ABOUT THIS EXERCISE
Could you change "Markdown Cheat Sheet" to "Markdown Guide" throughout the data below and give back all the lines with nothing else altered? Leave the pictures out of your answer.

=== RECORDED DATA ===

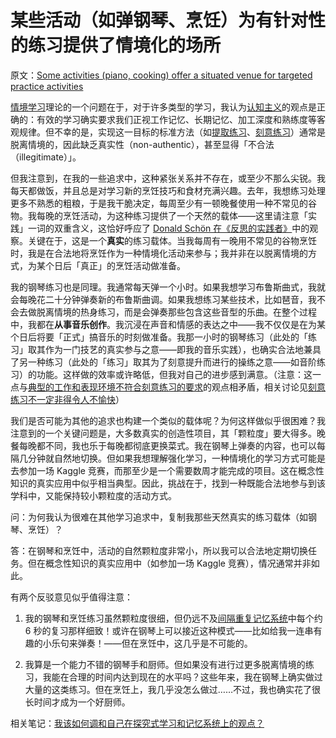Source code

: # 某些活动（如弹钢琴、烹饪）为有针对性的练习提供了情境化的场所

原文：[Some activities (piano, cooking) offer a situated venue for targeted practice activities](https://notes.andymatuschak.org/zM1anD1xFyk5aMFM6VXUjUE)

[情境学习](https://notes.andymatuschak.org/zL7XdosCZ9qeCSSCrhcYfwY)理论的一个问题在于，对于许多类型的学习，我认为[认知主义](https://notes.andymatuschak.org/zCyoCsqj8ZNUR7vfYKVCUu7)的观点是正确的：有效的学习确实要求我们正视工作记忆、长期记忆、加工深度和熟练度等客观规律。但不幸的是，实现这一目标的标准方法（如[提取练习](https://notes.andymatuschak.org/zXA8c6XtMLgRCGwJFGnZUvw)、[刻意练习](https://notes.andymatuschak.org/zTkRoDEXnMQqwb6uDxyA8Us)）通常是脱离情境的，因此缺乏真实性（non-authentic），甚至显得「不合法（illegitimate）」。

但我注意到，在我的一些追求中，这种紧张关系并不存在，或至少不那么尖锐。我每天都做饭，并且总是对学习新的烹饪技巧和食材充满兴趣。去年，我想练习处理更多不熟悉的粗粮，于是我干脆决定，每周至少有一顿晚餐使用一种不常见的谷物。我每晚的烹饪活动，为这种练习提供了一个天然的载体——这里请注意「实践」一词的双重含义，这恰好呼应了 [Donald Schön 在《反思的实践者》](https://notes.andymatuschak.org/z5wZoGy72FafNGd1AHgtghs)中的观察。关键在于，这是一个**真实**的练习载体。当我每周有一晚用不常见的谷物烹饪时，我是在合法地将烹饪作为一种情境化活动来参与；我并非在以脱离情境的方式，为某个日后「真正」的烹饪活动做准备。

我的钢琴练习也是同理。我通常每天弹一个小时。如果我想学习布鲁斯曲式，我就会每晚花二十分钟弹奏新的布鲁斯曲调。如果我想练习某些技术，比如琶音，我不会去做脱离情境的热身练习，而是会弹奏那些包含这些音型的乐曲。在整个过程中，我都在**从事音乐创作**。我沉浸在声音和情感的表达之中——我不仅仅是在为某个日后将要「正式」搞音乐的时刻做准备。我那一小时的钢琴练习（此处的「练习」取其作为一门技艺的真实参与之意——即我的音乐实践），也确实合法地兼具了另一种练习（此处的「练习」取其为了刻意提升而进行的操练之意——如音阶练习）的功能。这样做的效率或许略低，但我对自己的进步感到满意。（注意：这一点与[典型的工作和表现环境不符合刻意练习的要求](https://notes.andymatuschak.org/z5Rvwe2Wo2UvxHxLujUWnsa)的观点相矛盾，相关讨论见[刻意练习不一定非得令人不愉快](https://notes.andymatuschak.org/zTgkGMCSgQes6NL1kCFZpEC)）

我们是否可能为其他的追求也构建一个类似的载体呢？为何这样做似乎很困难？我注意到的一个关键问题是，大多数真实的创造性项目，其「颗粒度」要大得多。晚餐每晚都不同，我也乐于每晚都彻底更换菜式。我在钢琴上弹奏的内容，也可以每隔几分钟就自然地切换。但如果我想理解强化学习，一种情境化的学习方式可能是去参加一场 Kaggle 竞赛，而那至少是一个需要数周才能完成的项目。这在概念性知识的真实应用中似乎相当典型。因此，挑战在于，找到一种既能合法地参与到该学科中，又能保持较小颗粒度的活动方式。

问：为何我认为很难在其他学习追求中，复制我那些天然真实的练习载体（如钢琴、烹饪）？

答：在钢琴和烹饪中，活动的自然颗粒度非常小，所以我可以合法地定期切换任务。但在概念性知识的真实应用中（如参加一场 Kaggle 竞赛），情况通常并非如此。

有两个反驳意见似乎值得注意：

1.  我的钢琴和烹饪练习虽然颗粒度很细，但仍远不及[间隔重复记忆系统](https://notes.andymatuschak.org/z2D1qPwddPktBjpNuwYFVva)中每个约 6 秒的复习那样细致！或许在钢琴上可以接近这种模式——比如给我一连串有趣的小乐句来弹奏！——但在烹饪中，这几乎是不可能的。

2.  我算是一个能力不错的钢琴手和厨师。但如果没有进行过更多脱离情境的练习，我能在合理的时间内达到现在的水平吗？这些年来，我在钢琴上确实做过大量的这类练习。但在烹饪上，我几乎没怎么做过……不过，我也确实花了很长时间才成为一个好厨师。

相关笔记：[我该如何调和自己在探究式学习和记忆系统上的观点？](https://notes.andymatuschak.org/zGUvgDWfRvt1VDJyZavtty2)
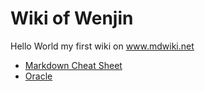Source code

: # Wiki of Wenjin

Hello World my first wiki on www.mdwiki.net

* [Markdown Cheat Sheet](/markdown)
* [Oracle](/oracle)
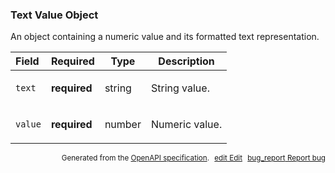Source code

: <!--- This is a generated file, do not edit! -->
<!--- [START maps_http_schema_textvalueobject] -->
<h3 class="schema-object" id="TextValueObject">Text Value Object</h3>

An object containing a numeric value and its formatted text representation.

| Field   | Required     | Type   | Description                                                          |
| :------ | ------------ | ------ | -------------------------------------------------------------------- |
| `text`  | **required** | string | <div class="nonref-property-description"><p>String value.</p></div>  |
| `value` | **required** | number | <div class="nonref-property-description"><p>Numeric value.</p></div> |

<p style="text-align: right; font-size: smaller;">Generated from the <a class="gc-analytics-event" data-category="GMP" data-label="openapi-github" href="https://github.com/googlemaps/openapi-specification" title="Google Maps Platform OpenAPI Specification" class="external">OpenAPI specification</a>.
<a class="gc-analytics-event" data-category="GMP" data-label="openapi-github" style="margin-left: 5px;" href="https://github.com/googlemaps/openapi-specification/blob/main/specification/schemas/TextValueObject.yml" title="Edit on GitHub"><span class="material-icons">edit</span> Edit</a>
<a class="gc-analytics-event" data-category="GMP" data-label="openapi-github" style="margin-left: 5px;" href="https://github.com/googlemaps/openapi-specification/issues/new?assignees=&labels=type%3A+bug%2C+triage+me&template=bug_report.md&title=[schemas] Bug - TextValueObject" title="File bug for schemas on GitHub"><span class="material-icons">bug_report</span> Report bug</a>
</p>

<!--- [END maps_http_schema_textvalueobject] -->
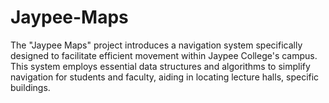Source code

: # Jaypee-Maps
The "Jaypee Maps" project introduces a navigation system specifically designed to facilitate efficient movement within Jaypee College's campus. This system employs essential data structures and algorithms to simplify navigation for students and faculty, aiding in locating lecture halls, specific buildings.
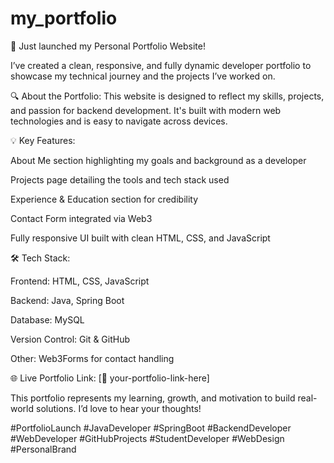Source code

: # my_portfolio
🚀 Just launched my Personal Portfolio Website!

I’ve created a clean, responsive, and fully dynamic developer portfolio to showcase my technical journey and the projects I’ve worked on.

🔍 About the Portfolio:
This website is designed to reflect my skills, projects, and passion for backend development. It's built with modern web technologies and is easy to navigate across devices.

💡 Key Features:

About Me section highlighting my goals and background as a developer

Projects page detailing the tools and tech stack used

Experience & Education section for credibility

Contact Form integrated via Web3

Fully responsive UI built with clean HTML, CSS, and JavaScript

🛠️ Tech Stack:

Frontend: HTML, CSS, JavaScript

Backend: Java, Spring Boot

Database: MySQL

Version Control: Git & GitHub

Other: Web3Forms for contact handling

🌐 Live Portfolio Link: [🔗 your-portfolio-link-here]

This portfolio represents my learning, growth, and motivation to build real-world solutions. I’d love to hear your thoughts!

#PortfolioLaunch #JavaDeveloper #SpringBoot #BackendDeveloper #WebDeveloper #GitHubProjects #StudentDeveloper #WebDesign #PersonalBrand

===

YOUR SOLUTION
Source code

: # 某些活动（如弹钢琴、烹饪）为有针对性的练习提供了情境化的场所

原文：[Some activities (piano, cooking) offer a situated venue for targeted practice activities](https://notes.andymatuschak.org/zM1anD1xFyk5aMFM6VXUjUE)

[情境学习](https://notes.andymatuschak.org/zL7XdosCZ9qeCSSCrhcYfwY)理论的一个问题在于，对于许多类型的学习，我认为[认知主义](https://notes.andymatuschak.org/zCyoCsqj8ZNUR7vfYKVCUu7)的观点是正确的：有效的学习确实要求我们正视工作记忆、长期记忆、加工深度和熟练度等客观规律。但不幸的是，实现这一目标的标准方法（如[提取练习](https://notes.andymatuschak.org/zXA8c6XtMLgRCGwJFGnZUvw)、[刻意练习](https://notes.andymatuschak.org/zTkRoDEXnMQqwb6uDxyA8Us)）通常是脱离情境的，因此缺乏真实性（non-authentic），甚至显得「不合法（illegitimate）」。

但我注意到，在我的一些追求中，这种紧张关系并不存在，或至少不那么尖锐。我每天都做饭，并且总是对学习新的烹饪技巧和食材充满兴趣。去年，我想练习处理更多不熟悉的粗粮，于是我干脆决定，每周至少有一顿晚餐使用一种不常见的谷物。我每晚的烹饪活动，为这种练习提供了一个天然的载体——这里请注意「实践」一词的双重含义，这恰好呼应了 [Donald Schön 在《反思的实践者》](https://notes.andymatuschak.org/z5wZoGy72FafNGd1AHgtghs)中的观察。关键在于，这是一个**真实**的练习载体。当我每周有一晚用不常见的谷物烹饪时，我是在合法地将烹饪作为一种情境化活动来参与；我并非在以脱离情境的方式，为某个日后「真正」的烹饪活动做准备。

我的钢琴练习也是同理。我通常每天弹一个小时。如果我想学习布鲁斯曲式，我就会每晚花二十分钟弹奏新的布鲁斯曲调。如果我想练习某些技术，比如琶音，我不会去做脱离情境的热身练习，而是会弹奏那些包含这些音型的乐曲。在整个过程中，我都在**从事音乐创作**。我沉浸在声音和情感的表达之中——我不仅仅是在为某个日后将要「正式」搞音乐的时刻做准备。我那一小时的钢琴练习（此处的「练习」取其作为一门技艺的真实参与之意——即我的音乐实践），也确实合法地兼具了另一种练习（此处的「练习」取其为了刻意提升而进行的操练之意——如音阶练习）的功能。这样做的效率或许略低，但我对自己的进步感到满意。（注意：这一点与[典型的工作和表现环境不符合刻意练习的要求](https://notes.andymatuschak.org/z5Rvwe2Wo2UvxHxLujUWnsa)的观点相矛盾，相关讨论见[刻意练习不一定非得令人不愉快](https://notes.andymatuschak.org/zTgkGMCSgQes6NL1kCFZpEC)）

我们是否可能为其他的追求也构建一个类似的载体呢？为何这样做似乎很困难？我注意到的一个关键问题是，大多数真实的创造性项目，其「颗粒度」要大得多。晚餐每晚都不同，我也乐于每晚都彻底更换菜式。我在钢琴上弹奏的内容，也可以每隔几分钟就自然地切换。但如果我想理解强化学习，一种情境化的学习方式可能是去参加一场 Kaggle 竞赛，而那至少是一个需要数周才能完成的项目。这在概念性知识的真实应用中似乎相当典型。因此，挑战在于，找到一种既能合法地参与到该学科中，又能保持较小颗粒度的活动方式。

问：为何我认为很难在其他学习追求中，复制我那些天然真实的练习载体（如钢琴、烹饪）？

答：在钢琴和烹饪中，活动的自然颗粒度非常小，所以我可以合法地定期切换任务。但在概念性知识的真实应用中（如参加一场 Kaggle 竞赛），情况通常并非如此。

有两个反驳意见似乎值得注意：

1.  我的钢琴和烹饪练习虽然颗粒度很细，但仍远不及[间隔重复记忆系统](https://notes.andymatuschak.org/z2D1qPwddPktBjpNuwYFVva)中每个约 6 秒的复习那样细致！或许在钢琴上可以接近这种模式——比如给我一连串有趣的小乐句来弹奏！——但在烹饪中，这几乎是不可能的。

2.  我算是一个能力不错的钢琴手和厨师。但如果没有进行过更多脱离情境的练习，我能在合理的时间内达到现在的水平吗？这些年来，我在钢琴上确实做过大量的这类练习。但在烹饪上，我几乎没怎么做过……不过，我也确实花了很长时间才成为一个好厨师。

相关笔记：[我该如何调和自己在探究式学习和记忆系统上的观点？](https://notes.andymatuschak.org/zGUvgDWfRvt1VDJyZavtty2)
Source code

: # Wiki of Wenjin

Hello World my first wiki on www.mdwiki.net

* [Markdown Guide](/markdown)
* [Oracle](/oracle)
Source code

: <!--- This is a generated file, do not edit! -->
<!--- [START maps_http_schema_textvalueobject] -->
<h3 class="schema-object" id="TextValueObject">Text Value Object</h3>

An object containing a numeric value and its formatted text representation.

| Field   | Required     | Type   | Description                                                          |
| :------ | ------------ | ------ | -------------------------------------------------------------------- |
| `text`  | **required** | string | <div class="nonref-property-description"><p>String value.</p></div>  |
| `value` | **required** | number | <div class="nonref-property-description"><p>Numeric value.</p></div> |

<p style="text-align: right; font-size: smaller;">Generated from the <a class="gc-analytics-event" data-category="GMP" data-label="openapi-github" href="https://github.com/googlemaps/openapi-specification" title="Google Maps Platform OpenAPI Specification" class="external">OpenAPI specification</a>.
<a class="gc-analytics-event" data-category="GMP" data-label="openapi-github" style="margin-left: 5px;" href="https://github.com/googlemaps/openapi-specification/blob/main/specification/schemas/TextValueObject.yml" title="Edit on GitHub"><span class="material-icons">edit</span> Edit</a>
<a class="gc-analytics-event" data-category="GMP" data-label="openapi-github" style="margin-left: 5px;" href="https://github.com/googlemaps/openapi-specification/issues/new?assignees=&labels=type%3A+bug%2C+triage+me&template=bug_report.md&title=[schemas] Bug - TextValueObject" title="File bug for schemas on GitHub"><span class="material-icons">bug_report</span> Report bug</a>
</p>

<!--- [END maps_http_schema_textvalueobject] -->
Source code

: # Jaypee-Maps
The "Jaypee Maps" project introduces a navigation system specifically designed to facilitate efficient movement within Jaypee College's campus. This system employs essential data structures and algorithms to simplify navigation for students and faculty, aiding in locating lecture halls, specific buildings.
Source code

: # my_portfolio
🚀 Just launched my Personal Portfolio Website!

I’ve created a clean, responsive, and fully dynamic developer portfolio to showcase my technical journey and the projects I’ve worked on.

🔍 About the Portfolio:
This website is designed to reflect my skills, projects, and passion for backend development. It's built with modern web technologies and is easy to navigate across devices.

💡 Key Features:

About Me section highlighting my goals and background as a developer

Projects page detailing the tools and tech stack used

Experience & Education section for credibility

Contact Form integrated via Web3

Fully responsive UI built with clean HTML, CSS, and JavaScript

🛠️ Tech Stack:

Frontend: HTML, CSS, JavaScript

Backend: Java, Spring Boot

Database: MySQL

Version Control: Git & GitHub

Other: Web3Forms for contact handling

🌐 Live Portfolio Link: [🔗 your-portfolio-link-here]

This portfolio represents my learning, growth, and motivation to build real-world solutions. I’d love to hear your thoughts!

#PortfolioLaunch #JavaDeveloper #SpringBoot #BackendDeveloper #WebDeveloper #GitHubProjects #StudentDeveloper #WebDesign #PersonalBrand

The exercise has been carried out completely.